The Shakespeare class was Weeks’ favorite. This year the students ran scenes from “Hamlet.”

“The shows are much more mature,” Weeks said.

Not every student, however, wants to be on stage. Charlotte Haskell, a sixth grader in her third year with the program, preferred handling the camera to being in front of it.

During the first session, Haskell co-wrote the script for a short film “The Magic Pencil” with fellow program participants Ellie Zollinger and Ruby Manos.

Throughout the three sessions, camp participants wrote, directed, acted in and edited their short films.

The students’ short films were part of the last session’s “informance,” or informal performance, to which the parents were invited to see what their children had learned that week.

Though the Summer Theatre Program has been a mainstay of the SDHS drama program, it has undergone major structural changes since Cater became high school drama teacher.

Before starting as the drama teacher at SDHS in 2015, Brandon and Megan Cater taught at Imagination Stage, a theatre arts organization in Bethesda.

“The philosophies we picked up at I Stage, we really wanted to incorporate,” Cater said.

The focus on process and soft-skills that the Caters learned at Imagination Stage has become a core principle of the Summer Theatre Program.

The program is no longer audition based and no longer culminates in a single performance.

“This is something that is open to everybody,” Cater said. To Cater, it is important that students have the opportunity to learn communication, acceptance and teamwork through the theatre arts.

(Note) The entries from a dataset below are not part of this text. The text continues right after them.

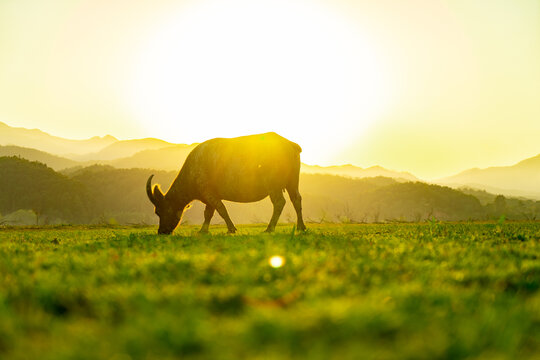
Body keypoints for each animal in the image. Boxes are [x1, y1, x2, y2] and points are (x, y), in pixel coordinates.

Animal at [148, 131, 306, 233]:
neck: (192, 170)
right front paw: (203, 230)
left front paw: (231, 228)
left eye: (159, 211)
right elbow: (208, 213)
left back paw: (269, 228)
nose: (161, 231)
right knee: (296, 199)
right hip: (293, 182)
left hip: (273, 185)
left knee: (279, 202)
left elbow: (221, 209)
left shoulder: (209, 193)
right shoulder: (209, 197)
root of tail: (291, 145)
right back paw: (301, 226)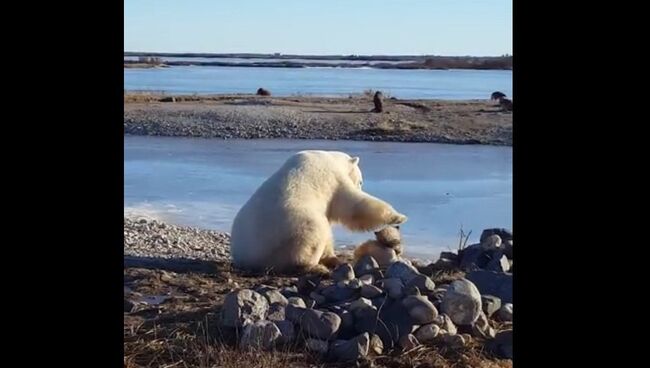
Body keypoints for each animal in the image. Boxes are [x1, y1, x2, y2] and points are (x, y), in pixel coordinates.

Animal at [229, 150, 404, 274]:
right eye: (360, 181)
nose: (360, 185)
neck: (331, 158)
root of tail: (248, 257)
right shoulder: (333, 179)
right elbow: (352, 203)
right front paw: (399, 217)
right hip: (294, 226)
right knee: (314, 233)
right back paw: (315, 267)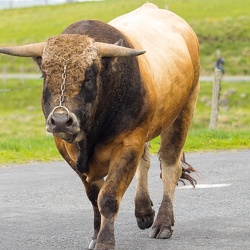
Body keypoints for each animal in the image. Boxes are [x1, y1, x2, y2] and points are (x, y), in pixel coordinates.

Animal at [0, 2, 199, 249]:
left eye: (88, 76)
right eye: (45, 76)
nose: (60, 120)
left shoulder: (128, 144)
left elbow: (109, 196)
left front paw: (105, 241)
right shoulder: (67, 150)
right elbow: (94, 195)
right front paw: (96, 235)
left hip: (183, 112)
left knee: (171, 166)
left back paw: (163, 223)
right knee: (145, 161)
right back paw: (143, 212)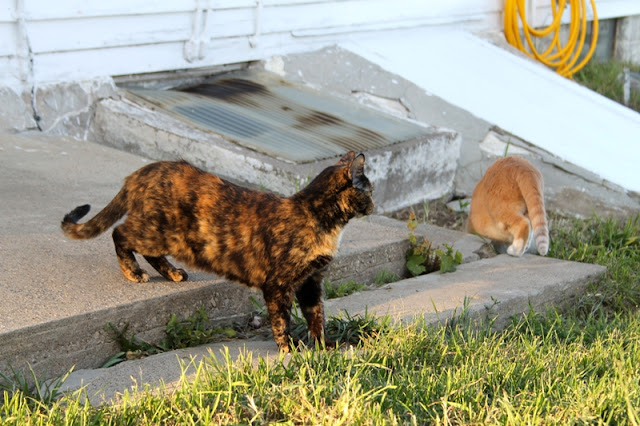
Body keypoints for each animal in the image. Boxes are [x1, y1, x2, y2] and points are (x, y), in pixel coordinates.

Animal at [62, 151, 372, 352]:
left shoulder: (311, 281)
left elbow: (316, 314)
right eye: (369, 190)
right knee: (120, 233)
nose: (374, 205)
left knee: (145, 249)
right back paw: (133, 271)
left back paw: (172, 273)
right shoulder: (279, 284)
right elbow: (282, 318)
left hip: (165, 238)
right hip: (157, 232)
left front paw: (323, 345)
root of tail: (140, 172)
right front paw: (289, 348)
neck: (315, 216)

Inclusivity, said the Caters, is a priority of the program. Fifteen percent of students in the program received either a full or partial scholarship in order to attend the program. The funds for the scholarships come from local businesses and foundations.

Since beginning in 2015 with 25 students, the Caters have seen the program expand every year.

img origWofford, the former camp manager, joined as a teacher this year in response to the growing number of students participating in the program.

In addition to the four teachers and four high school volunteers, the Caters brought on recent graduates Sarah Bianca and Marissa Wheaton as interns. Together Bianca and Wheaton developed three new classes beyond just acting for the seventh and eighth grade students — stage makeup, sound design and choreography and creating a villain.

“The Caters have given us a lot of flexibility,” Wheaton said. With that trust to design their own classes, Wheaton and Bianca broadened the focus on their classes beyond just acting.

“At this age, it’s really important kids are getting arts education,” Megan Cater said. “We think summer camp should be about fun and not about stress.”

“They want to be in a creative space where they can’t make a wrong choice as long as they’re engaged,” Brandon Cater said.